Exercise | Can you quote the material verbatim from the line containing "Detect every instance" through the end of the material, including both ends, while leaving the pictures out of your answer?

>> Start Data for the task

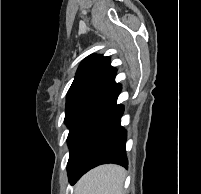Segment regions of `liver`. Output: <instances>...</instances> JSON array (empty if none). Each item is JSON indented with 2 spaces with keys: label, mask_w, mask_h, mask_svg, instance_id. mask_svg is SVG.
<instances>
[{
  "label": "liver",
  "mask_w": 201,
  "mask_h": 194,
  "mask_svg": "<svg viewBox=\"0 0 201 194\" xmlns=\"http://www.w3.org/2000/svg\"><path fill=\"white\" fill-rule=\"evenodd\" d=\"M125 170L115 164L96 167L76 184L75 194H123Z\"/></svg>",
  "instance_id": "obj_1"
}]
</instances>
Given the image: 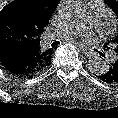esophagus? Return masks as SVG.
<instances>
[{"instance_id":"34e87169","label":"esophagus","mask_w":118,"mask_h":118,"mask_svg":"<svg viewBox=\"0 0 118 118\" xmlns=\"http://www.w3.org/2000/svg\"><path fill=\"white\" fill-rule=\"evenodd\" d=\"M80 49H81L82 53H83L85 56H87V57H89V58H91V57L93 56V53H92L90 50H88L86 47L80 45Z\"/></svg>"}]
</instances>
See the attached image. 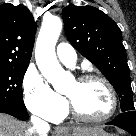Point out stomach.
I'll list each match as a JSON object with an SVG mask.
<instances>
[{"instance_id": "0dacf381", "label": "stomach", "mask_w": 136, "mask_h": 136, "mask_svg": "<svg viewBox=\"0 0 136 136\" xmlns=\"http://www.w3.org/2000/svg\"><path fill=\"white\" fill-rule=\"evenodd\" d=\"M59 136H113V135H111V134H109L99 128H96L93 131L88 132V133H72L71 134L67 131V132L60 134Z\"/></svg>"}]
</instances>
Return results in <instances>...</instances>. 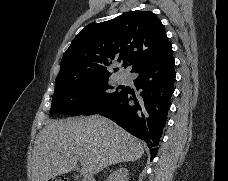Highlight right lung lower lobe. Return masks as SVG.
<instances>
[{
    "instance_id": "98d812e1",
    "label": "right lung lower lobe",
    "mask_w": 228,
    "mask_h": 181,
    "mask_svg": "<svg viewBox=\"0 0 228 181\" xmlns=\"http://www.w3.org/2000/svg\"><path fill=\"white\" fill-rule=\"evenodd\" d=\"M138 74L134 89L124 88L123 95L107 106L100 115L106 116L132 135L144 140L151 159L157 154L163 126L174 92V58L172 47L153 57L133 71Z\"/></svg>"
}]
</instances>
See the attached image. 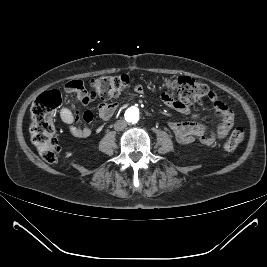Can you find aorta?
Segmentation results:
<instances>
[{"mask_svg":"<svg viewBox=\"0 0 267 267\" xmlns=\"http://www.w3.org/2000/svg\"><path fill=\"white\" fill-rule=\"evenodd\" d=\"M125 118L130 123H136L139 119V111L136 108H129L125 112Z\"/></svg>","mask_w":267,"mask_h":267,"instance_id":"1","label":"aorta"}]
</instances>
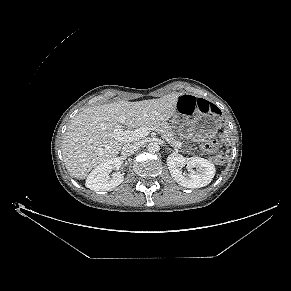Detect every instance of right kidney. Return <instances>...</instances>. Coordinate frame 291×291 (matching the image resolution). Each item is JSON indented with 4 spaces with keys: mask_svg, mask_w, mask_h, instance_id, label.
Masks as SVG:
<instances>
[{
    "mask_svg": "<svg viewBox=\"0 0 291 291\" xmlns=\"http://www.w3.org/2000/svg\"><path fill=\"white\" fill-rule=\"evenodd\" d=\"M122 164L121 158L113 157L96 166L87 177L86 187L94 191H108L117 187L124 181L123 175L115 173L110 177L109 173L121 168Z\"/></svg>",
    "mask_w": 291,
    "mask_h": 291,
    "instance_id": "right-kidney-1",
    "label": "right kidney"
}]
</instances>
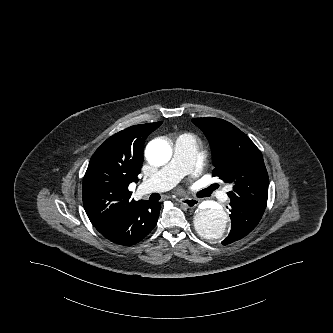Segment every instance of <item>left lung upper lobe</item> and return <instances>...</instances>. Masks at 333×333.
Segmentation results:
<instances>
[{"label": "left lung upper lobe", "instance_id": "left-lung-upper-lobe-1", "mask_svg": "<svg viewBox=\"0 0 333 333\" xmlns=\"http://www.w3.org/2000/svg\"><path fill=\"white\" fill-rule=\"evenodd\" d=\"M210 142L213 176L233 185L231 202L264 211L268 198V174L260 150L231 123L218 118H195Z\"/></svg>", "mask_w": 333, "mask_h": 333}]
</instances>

>> End Data for the task

Answer to this exercise |
Detect every instance of right kidney. Return <instances>...</instances>. Coordinate frame 291×291 (matching the image resolution). Each item is JSON indented with 4 spaces with keys: mask_svg, mask_w, mask_h, instance_id, label.
Masks as SVG:
<instances>
[{
    "mask_svg": "<svg viewBox=\"0 0 291 291\" xmlns=\"http://www.w3.org/2000/svg\"><path fill=\"white\" fill-rule=\"evenodd\" d=\"M122 164L121 158L113 157L96 166L87 177L86 187L94 191H108L117 187L124 181L123 175L115 173L110 177L109 173L121 168Z\"/></svg>",
    "mask_w": 291,
    "mask_h": 291,
    "instance_id": "right-kidney-1",
    "label": "right kidney"
}]
</instances>
Segment every instance of <item>left lung upper lobe</item> and return <instances>...</instances>. Masks at 333×333.
Segmentation results:
<instances>
[{"label": "left lung upper lobe", "instance_id": "left-lung-upper-lobe-1", "mask_svg": "<svg viewBox=\"0 0 333 333\" xmlns=\"http://www.w3.org/2000/svg\"><path fill=\"white\" fill-rule=\"evenodd\" d=\"M210 142L213 176L233 185L231 202L264 211L268 198V174L260 150L231 123L218 118H195Z\"/></svg>", "mask_w": 333, "mask_h": 333}]
</instances>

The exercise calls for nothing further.